Friday 27 December 2013

Star Wars released (36 years ago today)

1977: Star Wars fever hits Britain
Thousands of people are flocking to cinemas in the UK to watch the long-awaited blockbuster, Star Wars - a movie which is already setting US box offices alight.  Bracing the cold weather, young and old queued from 0700 GMT in London at the Dominion, and Leicester Square cinemas, to snatch up non-reserved tickets which are otherwise booked until March.

Star Wars, which was first released in America seven months ago, has taken audiences by storm and outstripped last year's blockbuster Jaws to gross $156m (£108m) at the box office.

Carrie Fisher, Sir Alec Guiness and little known Harrison Ford star in this fairytale set in space.

Produced by Gary Kurtz, written and directed by George Lucas who directed American Graffitti, the U-classified sci-fi film is a classic epic of good versus evil.

It has enthralled audiences under a dazzle of special effects with wizards, heroes, monsters in "a galaxy far, far away".

This is part of an article originally published by the BBC on December 27th 1977 (full article on this link)
photo by Klaus Hiltscher, printed under creative commons from his Flickr 

It is impossible today to over-state just how big a deal "Star Wars" was back then.  I didn't see the film until early 1978 (you literally couldn't get a ticket when it first opened), but it absolutely blew me away and remains my favourite film of all time.

I was 8 in 1977 and I'd seen enough in my comics (Look-In especially) and on the TV that I knew this was a film I had to see.  During the summer I collected the trading cards (which always came in wax packets with bubble-gum that lost its taste within a minute or so of chewing), I got the comics, I got the making-of magazine and I read the novelisation.

In 1977, my "Star Wars" experience therefore consisted pretty much of my imagination, spurred on by stills and clips (Clapperboard was another good source of these), with even the Palitoy figures not appearing until summer of the following year.

And with that in mind, here's a trawl through stuff that meant a lot to me, before I got to see the film that would go on to mean much more to me.

The Star Wars novelisation was published in the UK by Sphere Books on September 8th 1977 as "by George Lucas" (though it was actually written by Alan Dean Foster).  The artwork was by John Berkey, who apparently never saw the film.

I read the novel eagerly, though I doubt I understood a lot of it and I certainly didn't envisage it in my head as it played out for me much later on the cinema screen.

The "16 pages of fabulous colour" photos were great though!

The novel follows the shooting script - Luke is Blue 5, rather than Red 5 - and therefore includes scenes that were never in the film, including Biggs, Camie & Deak at Tosche Station and Jabba meeting Solo at Docking Bay 94.  Jabba is described as being 'a great mobile tub of muscle and suet topped by a shaggy scarred skull'.

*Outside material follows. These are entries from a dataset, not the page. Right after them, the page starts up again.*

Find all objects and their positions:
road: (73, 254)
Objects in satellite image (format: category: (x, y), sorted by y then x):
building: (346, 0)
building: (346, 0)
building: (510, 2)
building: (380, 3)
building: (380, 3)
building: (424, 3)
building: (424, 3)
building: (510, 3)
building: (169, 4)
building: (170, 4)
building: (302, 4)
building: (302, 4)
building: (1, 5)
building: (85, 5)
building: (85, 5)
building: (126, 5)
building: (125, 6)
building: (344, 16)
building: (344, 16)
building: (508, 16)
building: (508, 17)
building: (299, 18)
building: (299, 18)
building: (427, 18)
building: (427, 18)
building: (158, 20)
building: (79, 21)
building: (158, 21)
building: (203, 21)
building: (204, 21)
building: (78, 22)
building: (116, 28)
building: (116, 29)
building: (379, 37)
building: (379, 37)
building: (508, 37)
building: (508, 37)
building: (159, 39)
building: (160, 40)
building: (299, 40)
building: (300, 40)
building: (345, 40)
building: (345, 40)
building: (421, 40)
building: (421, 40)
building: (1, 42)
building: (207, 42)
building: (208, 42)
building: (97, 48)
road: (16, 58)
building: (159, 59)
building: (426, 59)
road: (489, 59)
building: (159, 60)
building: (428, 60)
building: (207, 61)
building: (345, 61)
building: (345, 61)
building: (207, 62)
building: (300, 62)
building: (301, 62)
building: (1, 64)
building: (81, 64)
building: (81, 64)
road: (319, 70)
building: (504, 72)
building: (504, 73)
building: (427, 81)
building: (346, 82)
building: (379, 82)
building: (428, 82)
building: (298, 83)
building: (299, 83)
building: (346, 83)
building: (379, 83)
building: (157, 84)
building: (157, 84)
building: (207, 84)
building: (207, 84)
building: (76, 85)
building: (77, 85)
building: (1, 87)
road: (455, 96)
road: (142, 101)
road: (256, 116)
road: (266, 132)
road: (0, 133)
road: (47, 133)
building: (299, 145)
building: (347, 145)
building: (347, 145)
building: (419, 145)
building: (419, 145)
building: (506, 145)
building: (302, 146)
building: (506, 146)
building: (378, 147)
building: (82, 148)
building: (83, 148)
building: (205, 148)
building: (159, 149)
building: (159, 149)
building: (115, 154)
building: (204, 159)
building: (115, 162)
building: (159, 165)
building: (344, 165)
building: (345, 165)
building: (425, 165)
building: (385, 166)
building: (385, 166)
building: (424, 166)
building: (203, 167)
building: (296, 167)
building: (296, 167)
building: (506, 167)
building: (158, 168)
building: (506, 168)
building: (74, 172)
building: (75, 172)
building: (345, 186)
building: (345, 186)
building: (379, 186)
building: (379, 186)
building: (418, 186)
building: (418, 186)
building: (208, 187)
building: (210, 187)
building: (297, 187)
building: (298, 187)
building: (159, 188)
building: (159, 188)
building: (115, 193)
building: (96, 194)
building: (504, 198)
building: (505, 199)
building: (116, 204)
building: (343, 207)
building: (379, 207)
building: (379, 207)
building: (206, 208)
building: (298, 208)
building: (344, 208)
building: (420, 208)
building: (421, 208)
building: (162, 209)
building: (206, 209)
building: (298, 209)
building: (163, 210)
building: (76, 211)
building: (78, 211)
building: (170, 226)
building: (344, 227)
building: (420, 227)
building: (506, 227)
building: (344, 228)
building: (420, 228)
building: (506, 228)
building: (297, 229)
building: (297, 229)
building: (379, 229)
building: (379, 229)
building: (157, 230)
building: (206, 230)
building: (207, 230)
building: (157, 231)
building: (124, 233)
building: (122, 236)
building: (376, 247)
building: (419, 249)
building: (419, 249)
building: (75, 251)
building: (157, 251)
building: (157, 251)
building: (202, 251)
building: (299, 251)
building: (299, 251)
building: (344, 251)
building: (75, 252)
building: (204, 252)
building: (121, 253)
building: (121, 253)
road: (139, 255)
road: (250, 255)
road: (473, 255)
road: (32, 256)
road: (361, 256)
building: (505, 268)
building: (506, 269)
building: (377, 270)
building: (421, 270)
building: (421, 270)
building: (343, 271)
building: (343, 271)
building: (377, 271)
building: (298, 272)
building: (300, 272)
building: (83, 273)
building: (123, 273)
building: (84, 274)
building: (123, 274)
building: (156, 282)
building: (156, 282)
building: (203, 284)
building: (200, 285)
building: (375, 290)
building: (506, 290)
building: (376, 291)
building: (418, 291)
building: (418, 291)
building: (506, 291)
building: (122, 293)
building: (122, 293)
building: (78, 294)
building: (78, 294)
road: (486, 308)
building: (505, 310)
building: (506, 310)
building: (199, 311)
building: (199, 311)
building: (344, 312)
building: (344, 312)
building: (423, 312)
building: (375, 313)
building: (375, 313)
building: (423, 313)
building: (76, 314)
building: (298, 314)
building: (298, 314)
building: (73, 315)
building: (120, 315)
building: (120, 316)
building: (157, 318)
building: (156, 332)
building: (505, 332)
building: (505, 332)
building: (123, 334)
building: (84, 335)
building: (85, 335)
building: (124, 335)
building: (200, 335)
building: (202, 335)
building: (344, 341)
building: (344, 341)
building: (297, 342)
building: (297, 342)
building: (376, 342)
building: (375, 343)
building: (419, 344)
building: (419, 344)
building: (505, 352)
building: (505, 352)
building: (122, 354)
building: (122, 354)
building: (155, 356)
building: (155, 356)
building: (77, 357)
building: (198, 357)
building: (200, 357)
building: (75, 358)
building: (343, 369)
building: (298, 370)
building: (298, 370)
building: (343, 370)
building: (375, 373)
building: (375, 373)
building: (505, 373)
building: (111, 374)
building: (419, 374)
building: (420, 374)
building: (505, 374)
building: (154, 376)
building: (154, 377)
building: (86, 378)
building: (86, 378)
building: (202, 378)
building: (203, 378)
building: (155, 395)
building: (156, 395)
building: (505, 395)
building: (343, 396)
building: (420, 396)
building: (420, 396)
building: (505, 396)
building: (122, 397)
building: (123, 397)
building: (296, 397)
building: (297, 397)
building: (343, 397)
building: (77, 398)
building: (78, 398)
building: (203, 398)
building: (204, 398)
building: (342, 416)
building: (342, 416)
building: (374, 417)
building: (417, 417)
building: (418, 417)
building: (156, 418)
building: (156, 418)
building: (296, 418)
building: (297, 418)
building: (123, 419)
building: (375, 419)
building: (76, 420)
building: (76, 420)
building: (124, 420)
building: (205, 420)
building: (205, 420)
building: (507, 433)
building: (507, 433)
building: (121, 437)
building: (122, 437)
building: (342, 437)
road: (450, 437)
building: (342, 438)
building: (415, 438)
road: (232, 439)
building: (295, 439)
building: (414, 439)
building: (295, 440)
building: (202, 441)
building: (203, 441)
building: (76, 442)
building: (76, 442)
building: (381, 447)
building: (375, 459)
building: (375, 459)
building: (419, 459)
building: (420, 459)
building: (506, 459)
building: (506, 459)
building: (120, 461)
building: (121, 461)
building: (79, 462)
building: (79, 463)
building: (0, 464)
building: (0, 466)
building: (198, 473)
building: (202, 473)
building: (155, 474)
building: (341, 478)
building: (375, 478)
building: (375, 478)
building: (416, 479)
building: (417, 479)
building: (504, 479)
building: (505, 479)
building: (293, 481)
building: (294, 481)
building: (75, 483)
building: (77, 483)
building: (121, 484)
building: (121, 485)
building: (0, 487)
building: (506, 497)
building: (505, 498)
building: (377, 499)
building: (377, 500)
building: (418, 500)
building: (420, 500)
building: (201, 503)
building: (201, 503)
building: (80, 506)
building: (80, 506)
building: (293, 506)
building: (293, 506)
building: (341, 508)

The trading cards, produced by Topps, were launched in 1977.  Each waxed pack contained seven cards (all of which had blue borders with stars) and a stick of chewing gum, with 66 cards in the set.  Some of the card backs had movie info, some related the story, some had other images which made up a bigger, jigsaw-style picture.  I loved the cards and still have my 'almost-complete' collection today.

1978 would bring much more - so much more - but I was a happy kid in 1977.  And as an equally happy, young-at-heart 44 year-old, I'm going to sit down today with Dude (who's 8) and re-watch the film.

May The Force Be With You!

2 comments:

  1. I was 11 years old in 1977 and like you Mark it was a big influence. I remember in the summer my parents reading a review from the US and it was initially panned. Yet when it finally got released in England it was showing at Leicester Square and i was on Christmas break.I was at Leicester Square one evening with my parents and we saw it was on. We literally just walked in. No line at all! I cannot explain that but i bought a brochure and poster of R2D2 and C3PO which i still have afterwards from the cinema shop. Latter now framed in a room my two sons play in. Anyway it was not on general release anywhere and it seemed to take off in popularity so everyone at school wanted to see it and the lines at Leicester Square got crazy, so for weeks I was the only person in my middle school who had seen it. Awesome stuff. I have been a Sci-Fi nerd ever since!